Het feest van carnaval is weer voorbij. De vasten-/lijdens-/veertigdagentijd begon. Veel Rooms-katholieke feestgangers hebben (waarschijnlijk) dinsdagnacht, vóór het begin van Aswoensdag, het askruisje gehaald in de kerk. De weg naar Goede Vrijdag en Pasen is begonnen.

Wij, protestanten, kunnen niet carnaval vieren zeggen vele Rooms-katholieke medegelovigen. Tenzij misschien zij die wonen in de zuidelijke provincies.

De oorsprong van het gebeuren is begrijpelijk. Nog even een paar dagen feest en dan begint de sobere toeleving, het op weg gaan met de Heer naar Jeruzalem. Kinderen kregen nogal eens een snoeptrommeltje. Daarin werd alle lekkers bewaard dat men in de veertig dagen kreeg. Pas met Pasen mocht er weer genoten worden.

Hoeveel feestgangers nu nog beseffen wat de betekenis is van deze dolle dagen, weet ik niet. De verhalen die rondgaan, doen vermoeden dat voor een aantal mensen het uit de band kunnen springen het ultieme doel is. Misschien, dat het halen van een askruisje op dinsdagavond een aanwijzing is. Wie dat haalt, moet zich immers wel bewust zijn van het feit dat carnaval de aanloop is naar een tijd van bezinning.

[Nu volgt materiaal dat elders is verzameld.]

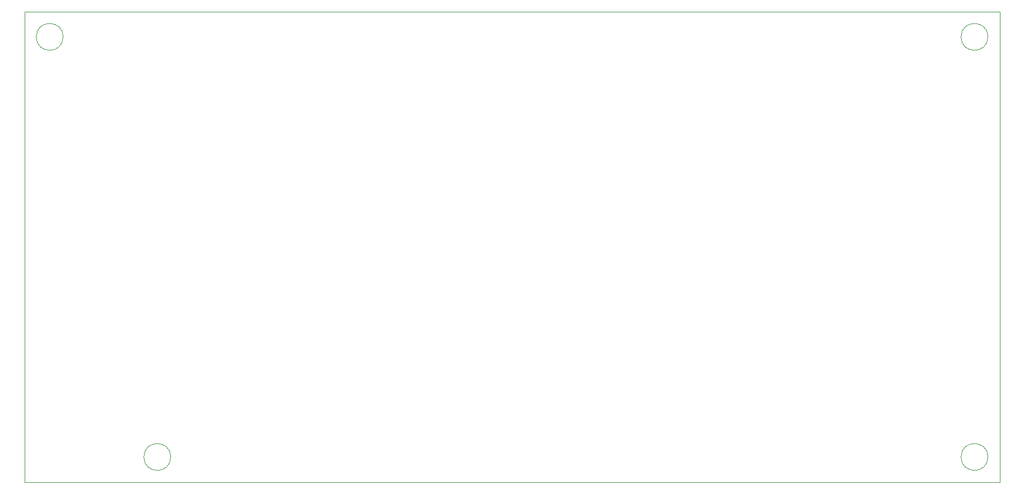
<source format=gm1>
G04 #@! TF.GenerationSoftware,KiCad,Pcbnew,(5.1.2-1)-1*
G04 #@! TF.CreationDate,2019-06-19T18:54:33-07:00*
G04 #@! TF.ProjectId,clock,636c6f63-6b2e-46b6-9963-61645f706362,v01*
G04 #@! TF.SameCoordinates,Original*
G04 #@! TF.FileFunction,Profile,NP*
%FSLAX46Y46*%
G04 Gerber Fmt 4.6, Leading zero omitted, Abs format (unit mm)*
G04 Created by KiCad (PCBNEW (5.1.2-1)-1) date 2019-06-19 18:54:33*
%MOMM*%
%LPD*%
G04 APERTURE LIST*
%ADD10C,0.050000*%
%ADD11C,0.025400*%
G04 APERTURE END LIST*
D10*
X272542000Y-123190000D02*
G75*
G03X272542000Y-123190000I-2032000J0D01*
G01*
X272542000Y-59690000D02*
G75*
G03X272542000Y-59690000I-2032000J0D01*
G01*
X132842000Y-59690000D02*
G75*
G03X132842000Y-59690000I-2032000J0D01*
G01*
X149098000Y-123190000D02*
G75*
G03X149098000Y-123190000I-2032000J0D01*
G01*
D11*
X274320000Y-127000000D02*
X127000000Y-127000000D01*
X274320000Y-55880000D02*
X274320000Y-127000000D01*
X127000000Y-55880000D02*
X274320000Y-55880000D01*
X127000000Y-127000000D02*
X127000000Y-55880000D01*
M02*

</source>
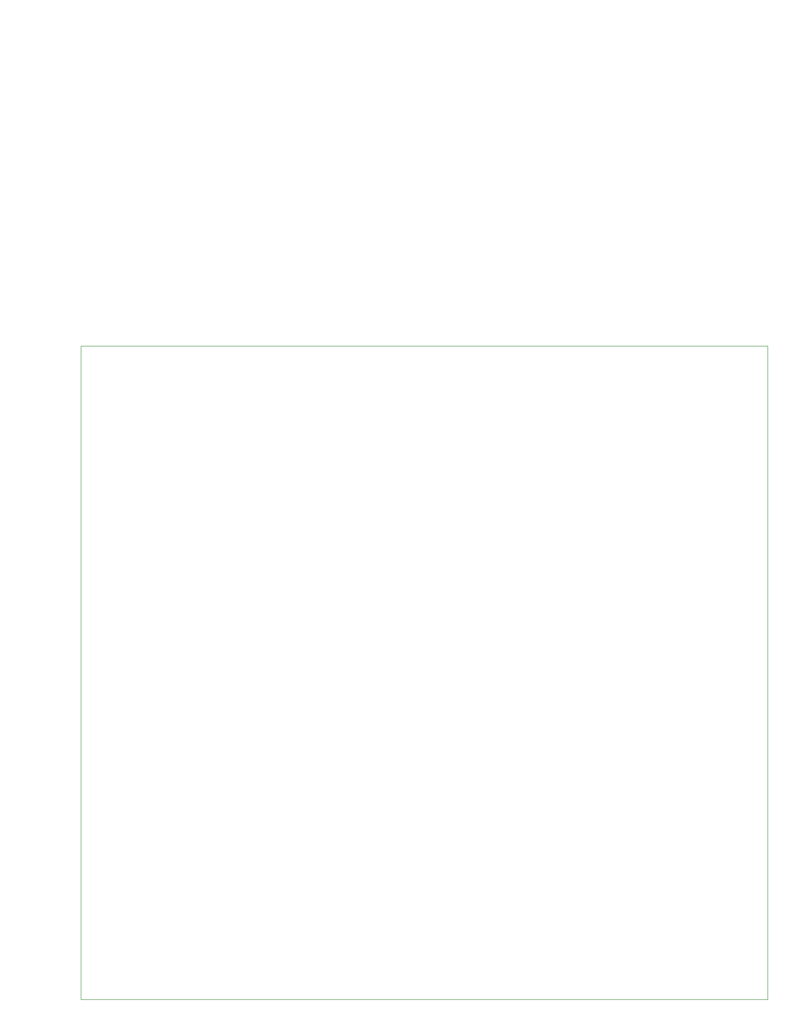
<source format=gbr>
%TF.GenerationSoftware,Altium Limited,Altium Designer,18.1.9 (240)*%
G04 Layer_Color=0*
%FSLAX26Y26*%
%MOIN*%
%TF.FileFunction,Profile,NP*%
%TF.Part,Single*%
G01*
G75*
%TA.AperFunction,Profile*%
%ADD82C,0.001000*%
G36*
X1720000Y8231000D02*
D01*
D02*
G37*
G36*
X6271658Y2594854D02*
D01*
D02*
G37*
D82*
X2157000Y1360000D02*
X7001000Y1360000D01*
X7000999Y5963000D01*
X2157000Y5962999D01*
X2157000Y1360000D01*
%TF.MD5,5a1192523557b77204c7ba07d24ad5cb*%
M02*

</source>
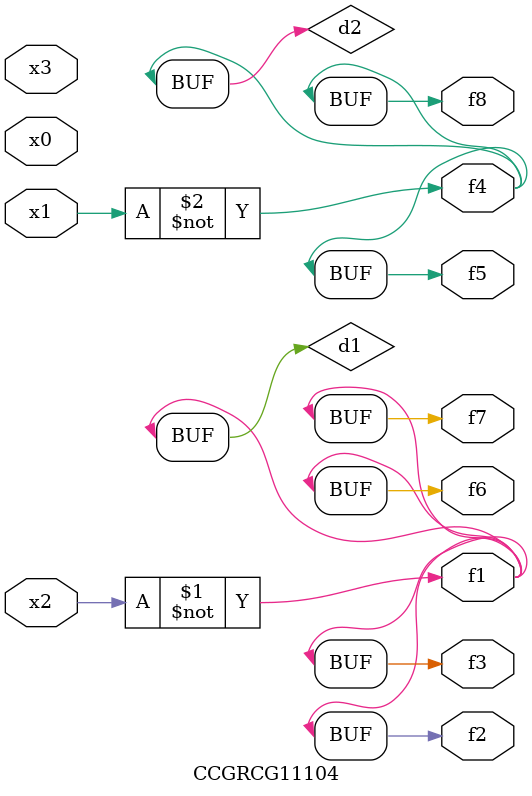
<source format=v>
module CCGRCG11104(
	input x0, x1, x2, x3,
	output f1, f2, f3, f4, f5, f6, f7, f8
);

	wire d1, d2;

	xnor (d1, x2);
	not (d2, x1);
	assign f1 = d1;
	assign f2 = d1;
	assign f3 = d1;
	assign f4 = d2;
	assign f5 = d2;
	assign f6 = d1;
	assign f7 = d1;
	assign f8 = d2;
endmodule

</source>
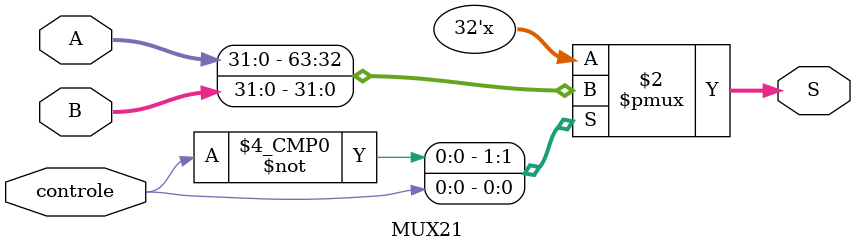
<source format=v>
module MUX21(A, B, controle, S);
  input[31:0] A, B;
  input controle;
  output reg[31:0] S;
  
  always@(controle)
    begin
      case(controle)
        0: S <= A;
        1: S <= B;
      endcase
    end
  
endmodule

</source>
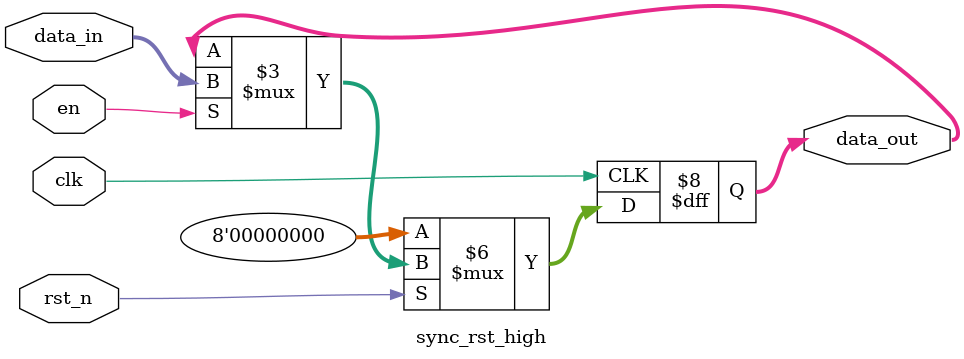
<source format=sv>
module sync_rst_high #(parameter DATA_WIDTH=8) (
    input wire clk,
    input wire rst_n,
    input wire en,
    input wire [DATA_WIDTH-1:0] data_in,
    output reg [DATA_WIDTH-1:0] data_out
);
always @(posedge clk) begin
    if (!rst_n)
        data_out <= {DATA_WIDTH{1'b0}};
    else if (en)
        data_out <= data_in;
end
endmodule

</source>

Boven de rivieren wordt er wel gevierd. Maar hoe? Kent men de betekenis? Natuurlijk zijn er sterk Rooms-katholieke dorpen en steden. Maar daarbuiten? Het meest sprekende voorbeeld van onkunde zag ik eens in de aankondiging bij een café in het Noorden. Daar werd een carnavalsavond georganiseerd halverwege de Lijdenstijd.

Het is bijzonder om te zien, dat in protestantse kring meer en meer aandacht wordt besteed aan de invulling van de weken voor Pasen. Lange tijd was er geen belangstelling voor ‘dat roomse gedoe’. Dat is veranderd. Op allerlei manieren zijn ook protestanten bezig met een vorm van vasten in deze tijd. Kerken houden niet alleen in de Stille Week dagelijks diensten, maar soms ook al wekelijks vanaf de eerste Lijdenszondag.

Wie beseft, dat in een groot deel van de wereldkerk het paasfeest het belangrijkste feest is, kan zich daarbij wel iets voorstellen. Wij zijn gewend om de concentratie te leggen bij het kerstfeest. Dat moeten we ook zo houden vind ik. Maar meer aandacht voor de gang van Jezus naar Jeruzalem, voor zijn lijden, dood en opstanding, zou goed zijn. Per slot van rekening begint alles wel bij Kerst, maar vormen de gebeurtenissen rond Pasen in zekere zin de kroon op zijn werk.

Hoe bezinnend leven wij, op weg naar dit grote, ingrijpende en veelbetekenende gebeuren?

Wij ontdekken meer en meer, dat we rituelen nodig hebben om ons leven en geloven vorm en inhoud te geven. De Rooms-katholieke traditie en het Jodendom reiken heel wat mogelijkheden aan wat dat betreft. Rituelen kunnen uitgehold raken en verstarren, maar ze kunnen zeker ook helpen om te verstaan waar we mee bezig zijn.

Wat zouden wij kunnen doen, om vormen te vinden waardoor we bewuster op weg gaan naar Pasen? Op zaterdagavond bijvoorbeeld, na de maaltijd, een kaars aansteken en stap voor stap met de woorden van het Johannesevangelie de weg van Jezus volgen? Er moet heel wat mogelijk zijn.